>> Start

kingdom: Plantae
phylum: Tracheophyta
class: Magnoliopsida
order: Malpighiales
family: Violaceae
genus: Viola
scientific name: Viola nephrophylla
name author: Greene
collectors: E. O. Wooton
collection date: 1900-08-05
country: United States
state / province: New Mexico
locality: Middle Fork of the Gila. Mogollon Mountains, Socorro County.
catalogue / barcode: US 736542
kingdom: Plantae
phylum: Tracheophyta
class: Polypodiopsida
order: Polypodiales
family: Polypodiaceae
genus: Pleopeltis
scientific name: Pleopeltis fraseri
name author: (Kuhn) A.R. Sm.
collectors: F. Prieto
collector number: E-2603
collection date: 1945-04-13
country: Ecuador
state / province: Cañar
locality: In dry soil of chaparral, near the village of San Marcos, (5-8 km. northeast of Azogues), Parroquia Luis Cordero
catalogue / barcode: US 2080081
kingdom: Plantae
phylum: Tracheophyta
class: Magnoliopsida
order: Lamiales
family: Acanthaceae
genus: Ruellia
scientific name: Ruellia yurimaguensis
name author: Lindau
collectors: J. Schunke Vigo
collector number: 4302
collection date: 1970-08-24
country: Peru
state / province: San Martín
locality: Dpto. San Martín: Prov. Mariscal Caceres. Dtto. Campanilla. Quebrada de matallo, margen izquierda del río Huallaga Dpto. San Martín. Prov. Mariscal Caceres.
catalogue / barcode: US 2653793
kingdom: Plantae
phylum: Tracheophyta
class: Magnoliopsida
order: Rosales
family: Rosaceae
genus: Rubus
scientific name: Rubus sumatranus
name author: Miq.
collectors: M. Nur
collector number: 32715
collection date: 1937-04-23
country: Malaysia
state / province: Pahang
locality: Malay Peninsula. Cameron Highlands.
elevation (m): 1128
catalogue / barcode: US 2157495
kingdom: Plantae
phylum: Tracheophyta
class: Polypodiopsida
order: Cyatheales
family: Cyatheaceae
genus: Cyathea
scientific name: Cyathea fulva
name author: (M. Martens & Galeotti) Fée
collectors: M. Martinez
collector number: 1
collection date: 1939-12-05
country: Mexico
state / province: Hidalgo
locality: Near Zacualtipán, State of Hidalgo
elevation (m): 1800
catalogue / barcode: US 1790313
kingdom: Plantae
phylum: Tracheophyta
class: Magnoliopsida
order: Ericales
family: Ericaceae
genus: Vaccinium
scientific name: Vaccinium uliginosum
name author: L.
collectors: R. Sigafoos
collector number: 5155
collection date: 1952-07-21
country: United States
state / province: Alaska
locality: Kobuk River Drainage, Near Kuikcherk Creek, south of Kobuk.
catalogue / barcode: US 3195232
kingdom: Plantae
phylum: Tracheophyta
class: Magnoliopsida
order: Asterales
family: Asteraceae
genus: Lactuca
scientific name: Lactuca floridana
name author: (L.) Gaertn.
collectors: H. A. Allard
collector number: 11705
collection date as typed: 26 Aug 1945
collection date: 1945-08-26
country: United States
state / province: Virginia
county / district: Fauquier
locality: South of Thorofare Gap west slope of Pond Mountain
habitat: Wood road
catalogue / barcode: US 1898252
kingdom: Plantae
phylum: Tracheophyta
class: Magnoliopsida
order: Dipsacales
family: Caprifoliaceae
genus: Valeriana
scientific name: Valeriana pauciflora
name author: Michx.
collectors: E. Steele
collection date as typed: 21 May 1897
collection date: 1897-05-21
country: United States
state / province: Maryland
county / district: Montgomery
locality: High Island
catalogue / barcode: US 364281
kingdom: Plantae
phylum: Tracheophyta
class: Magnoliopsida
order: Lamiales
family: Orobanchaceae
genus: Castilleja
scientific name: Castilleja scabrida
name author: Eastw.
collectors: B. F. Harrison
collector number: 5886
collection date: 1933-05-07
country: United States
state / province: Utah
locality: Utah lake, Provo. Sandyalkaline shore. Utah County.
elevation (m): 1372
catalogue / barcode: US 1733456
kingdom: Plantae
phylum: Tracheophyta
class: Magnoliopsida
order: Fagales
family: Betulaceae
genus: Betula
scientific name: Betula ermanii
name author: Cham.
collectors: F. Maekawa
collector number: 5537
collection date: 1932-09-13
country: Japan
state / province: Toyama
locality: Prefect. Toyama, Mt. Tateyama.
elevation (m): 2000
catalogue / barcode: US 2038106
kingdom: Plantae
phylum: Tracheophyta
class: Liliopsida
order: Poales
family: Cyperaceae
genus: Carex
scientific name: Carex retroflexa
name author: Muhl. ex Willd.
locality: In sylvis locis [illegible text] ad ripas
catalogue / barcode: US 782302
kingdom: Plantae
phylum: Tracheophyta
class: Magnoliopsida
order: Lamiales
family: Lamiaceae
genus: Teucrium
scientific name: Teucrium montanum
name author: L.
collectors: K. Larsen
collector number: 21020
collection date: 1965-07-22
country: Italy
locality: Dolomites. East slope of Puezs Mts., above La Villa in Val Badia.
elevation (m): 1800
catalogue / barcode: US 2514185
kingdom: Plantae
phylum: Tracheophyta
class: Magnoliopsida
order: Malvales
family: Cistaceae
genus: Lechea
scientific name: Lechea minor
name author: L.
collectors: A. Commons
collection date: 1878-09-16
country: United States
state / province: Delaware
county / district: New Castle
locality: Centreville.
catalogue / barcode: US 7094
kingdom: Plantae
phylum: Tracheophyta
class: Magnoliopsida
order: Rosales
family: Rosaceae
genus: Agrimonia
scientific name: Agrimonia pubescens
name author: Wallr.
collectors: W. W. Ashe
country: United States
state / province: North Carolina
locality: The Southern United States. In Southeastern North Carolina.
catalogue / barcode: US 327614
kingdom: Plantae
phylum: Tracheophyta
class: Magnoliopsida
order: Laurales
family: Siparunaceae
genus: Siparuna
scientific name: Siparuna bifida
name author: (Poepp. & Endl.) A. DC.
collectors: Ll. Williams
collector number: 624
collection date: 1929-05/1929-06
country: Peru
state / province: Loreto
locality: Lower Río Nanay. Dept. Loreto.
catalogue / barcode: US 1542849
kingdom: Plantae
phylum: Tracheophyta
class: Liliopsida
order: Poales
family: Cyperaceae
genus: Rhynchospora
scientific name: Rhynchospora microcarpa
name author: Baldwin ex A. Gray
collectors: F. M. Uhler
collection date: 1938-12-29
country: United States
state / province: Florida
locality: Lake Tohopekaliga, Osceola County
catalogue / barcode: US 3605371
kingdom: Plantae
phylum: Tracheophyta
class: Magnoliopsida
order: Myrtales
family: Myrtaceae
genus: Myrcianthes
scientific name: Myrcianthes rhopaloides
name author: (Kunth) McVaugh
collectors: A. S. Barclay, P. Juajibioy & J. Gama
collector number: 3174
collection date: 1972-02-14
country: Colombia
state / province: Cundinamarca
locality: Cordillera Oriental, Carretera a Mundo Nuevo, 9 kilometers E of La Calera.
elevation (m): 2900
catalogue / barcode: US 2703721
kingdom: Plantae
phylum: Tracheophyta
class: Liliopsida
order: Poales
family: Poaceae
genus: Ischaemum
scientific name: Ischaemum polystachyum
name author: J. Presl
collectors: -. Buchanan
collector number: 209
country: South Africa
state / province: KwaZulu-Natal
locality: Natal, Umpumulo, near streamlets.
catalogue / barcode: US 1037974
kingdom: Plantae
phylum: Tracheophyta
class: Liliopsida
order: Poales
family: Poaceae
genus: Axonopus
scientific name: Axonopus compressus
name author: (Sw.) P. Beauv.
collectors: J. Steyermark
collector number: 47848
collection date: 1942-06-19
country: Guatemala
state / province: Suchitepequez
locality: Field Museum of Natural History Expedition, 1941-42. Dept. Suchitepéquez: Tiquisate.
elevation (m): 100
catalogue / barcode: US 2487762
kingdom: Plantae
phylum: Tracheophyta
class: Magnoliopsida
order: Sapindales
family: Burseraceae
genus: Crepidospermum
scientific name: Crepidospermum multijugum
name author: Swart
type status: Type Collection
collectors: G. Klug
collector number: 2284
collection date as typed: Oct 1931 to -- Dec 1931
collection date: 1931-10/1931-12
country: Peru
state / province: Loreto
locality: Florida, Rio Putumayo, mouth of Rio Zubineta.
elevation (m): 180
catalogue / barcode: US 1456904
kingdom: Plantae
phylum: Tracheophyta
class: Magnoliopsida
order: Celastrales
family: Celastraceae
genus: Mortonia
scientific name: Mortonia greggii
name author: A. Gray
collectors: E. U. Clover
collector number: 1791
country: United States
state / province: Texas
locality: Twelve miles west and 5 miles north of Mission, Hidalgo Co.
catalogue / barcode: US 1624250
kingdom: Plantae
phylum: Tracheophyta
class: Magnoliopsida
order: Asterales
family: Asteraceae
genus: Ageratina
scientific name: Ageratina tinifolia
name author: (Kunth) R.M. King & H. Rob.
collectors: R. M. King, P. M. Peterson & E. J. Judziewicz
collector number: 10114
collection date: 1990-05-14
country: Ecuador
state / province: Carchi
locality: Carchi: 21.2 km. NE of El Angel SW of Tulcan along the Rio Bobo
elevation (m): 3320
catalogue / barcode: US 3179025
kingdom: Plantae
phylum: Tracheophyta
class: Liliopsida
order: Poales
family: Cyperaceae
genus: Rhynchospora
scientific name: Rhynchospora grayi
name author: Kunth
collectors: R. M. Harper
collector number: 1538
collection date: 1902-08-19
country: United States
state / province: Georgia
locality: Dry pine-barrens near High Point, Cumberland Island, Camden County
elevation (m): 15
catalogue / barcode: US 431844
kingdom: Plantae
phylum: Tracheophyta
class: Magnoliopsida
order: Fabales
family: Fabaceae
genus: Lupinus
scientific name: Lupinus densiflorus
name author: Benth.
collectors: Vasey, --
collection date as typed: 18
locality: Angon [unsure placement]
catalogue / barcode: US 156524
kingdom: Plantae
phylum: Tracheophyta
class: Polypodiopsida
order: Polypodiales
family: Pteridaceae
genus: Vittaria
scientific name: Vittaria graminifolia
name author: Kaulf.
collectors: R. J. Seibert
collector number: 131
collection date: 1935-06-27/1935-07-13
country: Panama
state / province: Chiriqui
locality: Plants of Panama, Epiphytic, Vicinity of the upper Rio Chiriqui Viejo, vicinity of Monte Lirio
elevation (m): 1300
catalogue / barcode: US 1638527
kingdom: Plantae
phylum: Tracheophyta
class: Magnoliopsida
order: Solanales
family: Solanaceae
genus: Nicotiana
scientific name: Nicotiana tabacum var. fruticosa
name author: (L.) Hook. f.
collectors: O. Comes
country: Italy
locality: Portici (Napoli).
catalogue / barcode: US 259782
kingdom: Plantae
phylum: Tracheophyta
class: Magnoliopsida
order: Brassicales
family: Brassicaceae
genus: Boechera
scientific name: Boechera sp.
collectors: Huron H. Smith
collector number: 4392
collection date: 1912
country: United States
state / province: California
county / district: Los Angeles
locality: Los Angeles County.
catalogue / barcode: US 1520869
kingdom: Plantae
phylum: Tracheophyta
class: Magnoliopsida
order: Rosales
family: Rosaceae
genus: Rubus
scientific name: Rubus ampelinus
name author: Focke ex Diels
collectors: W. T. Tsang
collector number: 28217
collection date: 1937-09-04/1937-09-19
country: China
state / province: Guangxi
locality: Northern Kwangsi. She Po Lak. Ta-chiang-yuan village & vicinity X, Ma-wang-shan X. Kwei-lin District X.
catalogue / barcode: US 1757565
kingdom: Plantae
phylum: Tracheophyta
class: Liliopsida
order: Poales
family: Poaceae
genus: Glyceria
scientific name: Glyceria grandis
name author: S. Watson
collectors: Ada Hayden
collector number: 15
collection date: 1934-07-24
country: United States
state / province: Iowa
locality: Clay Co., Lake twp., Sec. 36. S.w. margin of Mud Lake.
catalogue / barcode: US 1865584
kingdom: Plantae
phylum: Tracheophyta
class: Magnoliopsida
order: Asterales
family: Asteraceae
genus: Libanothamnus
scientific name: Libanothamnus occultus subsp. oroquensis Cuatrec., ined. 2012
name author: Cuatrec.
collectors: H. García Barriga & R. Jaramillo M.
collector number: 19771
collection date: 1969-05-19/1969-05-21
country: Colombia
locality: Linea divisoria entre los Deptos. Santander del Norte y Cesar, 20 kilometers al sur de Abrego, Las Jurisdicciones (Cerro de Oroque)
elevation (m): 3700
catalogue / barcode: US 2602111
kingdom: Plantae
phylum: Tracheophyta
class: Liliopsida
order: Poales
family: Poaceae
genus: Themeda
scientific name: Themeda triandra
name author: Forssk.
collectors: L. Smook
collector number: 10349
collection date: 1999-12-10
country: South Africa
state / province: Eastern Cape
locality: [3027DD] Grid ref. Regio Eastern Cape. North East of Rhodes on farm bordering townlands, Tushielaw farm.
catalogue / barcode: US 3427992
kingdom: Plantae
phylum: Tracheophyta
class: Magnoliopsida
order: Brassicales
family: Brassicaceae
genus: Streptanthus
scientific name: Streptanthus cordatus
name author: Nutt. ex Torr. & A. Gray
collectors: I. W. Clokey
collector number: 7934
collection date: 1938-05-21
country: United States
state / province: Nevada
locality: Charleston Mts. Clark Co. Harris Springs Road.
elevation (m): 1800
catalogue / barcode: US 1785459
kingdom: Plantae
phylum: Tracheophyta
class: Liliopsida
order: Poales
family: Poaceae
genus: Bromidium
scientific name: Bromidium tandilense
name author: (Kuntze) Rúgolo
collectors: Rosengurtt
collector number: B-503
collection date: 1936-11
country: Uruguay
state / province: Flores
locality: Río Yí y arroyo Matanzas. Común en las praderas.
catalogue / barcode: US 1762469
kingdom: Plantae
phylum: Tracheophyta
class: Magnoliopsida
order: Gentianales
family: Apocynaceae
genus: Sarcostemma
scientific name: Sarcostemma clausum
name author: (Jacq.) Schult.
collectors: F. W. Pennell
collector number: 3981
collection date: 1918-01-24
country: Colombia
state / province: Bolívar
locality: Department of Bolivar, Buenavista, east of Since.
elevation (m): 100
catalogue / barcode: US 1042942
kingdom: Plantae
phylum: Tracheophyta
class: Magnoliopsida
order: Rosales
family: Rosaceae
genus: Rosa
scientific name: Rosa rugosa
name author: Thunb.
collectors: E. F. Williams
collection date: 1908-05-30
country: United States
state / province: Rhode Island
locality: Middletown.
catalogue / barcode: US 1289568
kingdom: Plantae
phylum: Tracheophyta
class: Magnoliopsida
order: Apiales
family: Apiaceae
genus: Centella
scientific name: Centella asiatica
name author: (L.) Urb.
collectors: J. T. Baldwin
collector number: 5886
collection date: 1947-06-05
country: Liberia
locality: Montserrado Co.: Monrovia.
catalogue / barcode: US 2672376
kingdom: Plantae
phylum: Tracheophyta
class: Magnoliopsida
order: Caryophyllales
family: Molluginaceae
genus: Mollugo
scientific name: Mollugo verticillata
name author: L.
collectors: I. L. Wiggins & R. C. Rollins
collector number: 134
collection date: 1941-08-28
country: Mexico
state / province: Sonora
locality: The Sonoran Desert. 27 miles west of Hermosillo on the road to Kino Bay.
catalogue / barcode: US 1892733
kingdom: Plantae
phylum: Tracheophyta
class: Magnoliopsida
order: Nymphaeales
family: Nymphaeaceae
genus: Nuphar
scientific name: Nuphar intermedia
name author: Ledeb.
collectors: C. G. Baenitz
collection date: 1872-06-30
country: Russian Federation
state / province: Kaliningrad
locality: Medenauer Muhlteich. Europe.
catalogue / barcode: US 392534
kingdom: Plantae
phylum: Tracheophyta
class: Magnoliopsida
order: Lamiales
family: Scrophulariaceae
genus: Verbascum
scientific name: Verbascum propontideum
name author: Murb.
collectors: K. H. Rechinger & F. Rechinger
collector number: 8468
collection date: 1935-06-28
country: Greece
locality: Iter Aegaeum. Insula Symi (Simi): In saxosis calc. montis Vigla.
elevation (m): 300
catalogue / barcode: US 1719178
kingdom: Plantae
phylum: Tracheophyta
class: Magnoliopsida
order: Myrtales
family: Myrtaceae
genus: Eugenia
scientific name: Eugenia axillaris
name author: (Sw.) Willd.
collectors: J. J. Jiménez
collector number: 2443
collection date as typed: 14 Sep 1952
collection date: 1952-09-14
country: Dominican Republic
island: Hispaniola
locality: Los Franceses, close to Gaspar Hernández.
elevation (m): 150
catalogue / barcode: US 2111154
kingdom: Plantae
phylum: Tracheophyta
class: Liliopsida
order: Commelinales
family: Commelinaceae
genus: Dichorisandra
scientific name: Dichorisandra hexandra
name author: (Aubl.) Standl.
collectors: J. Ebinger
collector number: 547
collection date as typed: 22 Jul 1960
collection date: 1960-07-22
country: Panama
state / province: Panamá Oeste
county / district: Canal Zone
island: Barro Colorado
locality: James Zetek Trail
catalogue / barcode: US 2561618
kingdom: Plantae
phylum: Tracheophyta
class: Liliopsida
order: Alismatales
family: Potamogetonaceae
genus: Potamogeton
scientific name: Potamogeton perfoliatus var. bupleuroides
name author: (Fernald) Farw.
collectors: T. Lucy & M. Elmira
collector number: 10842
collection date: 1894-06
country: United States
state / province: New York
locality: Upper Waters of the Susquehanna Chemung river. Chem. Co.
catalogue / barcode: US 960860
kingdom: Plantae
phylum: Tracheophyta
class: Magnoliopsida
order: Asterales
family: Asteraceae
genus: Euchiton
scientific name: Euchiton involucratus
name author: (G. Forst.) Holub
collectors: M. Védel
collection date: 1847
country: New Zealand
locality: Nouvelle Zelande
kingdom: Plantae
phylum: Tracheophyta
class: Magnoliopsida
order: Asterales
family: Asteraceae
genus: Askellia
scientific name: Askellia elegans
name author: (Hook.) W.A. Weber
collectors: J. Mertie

>> End

● OBJECTIVE
Turn the lines from the first one through the line containing "state / province: Cañar", both included, into a JSON list of strings with one string per line and no blank lines.

● PROBLEM SOLUTION
[
  "kingdom: Plantae",
  "phylum: Tracheophyta",
  "class: Magnoliopsida",
  "order: Malpighiales",
  "family: Violaceae",
  "genus: Viola",
  "scientific name: Viola nephrophylla",
  "name author: Greene",
  "collectors: E. O. Wooton",
  "collection date: 1900-08-05",
  "country: United States",
  "state / province: New Mexico",
  "locality: Middle Fork of the Gila. Mogollon Mountains, Socorro County.",
  "catalogue / barcode: US 736542",
  "kingdom: Plantae",
  "phylum: Tracheophyta",
  "class: Polypodiopsida",
  "order: Polypodiales",
  "family: Polypodiaceae",
  "genus: Pleopeltis",
  "scientific name: Pleopeltis fraseri",
  "name author: (Kuhn) A.R. Sm.",
  "collectors: F. Prieto",
  "collector number: E-2603",
  "collection date: 1945-04-13",
  "country: Ecuador",
  "state / province: Cañar"
]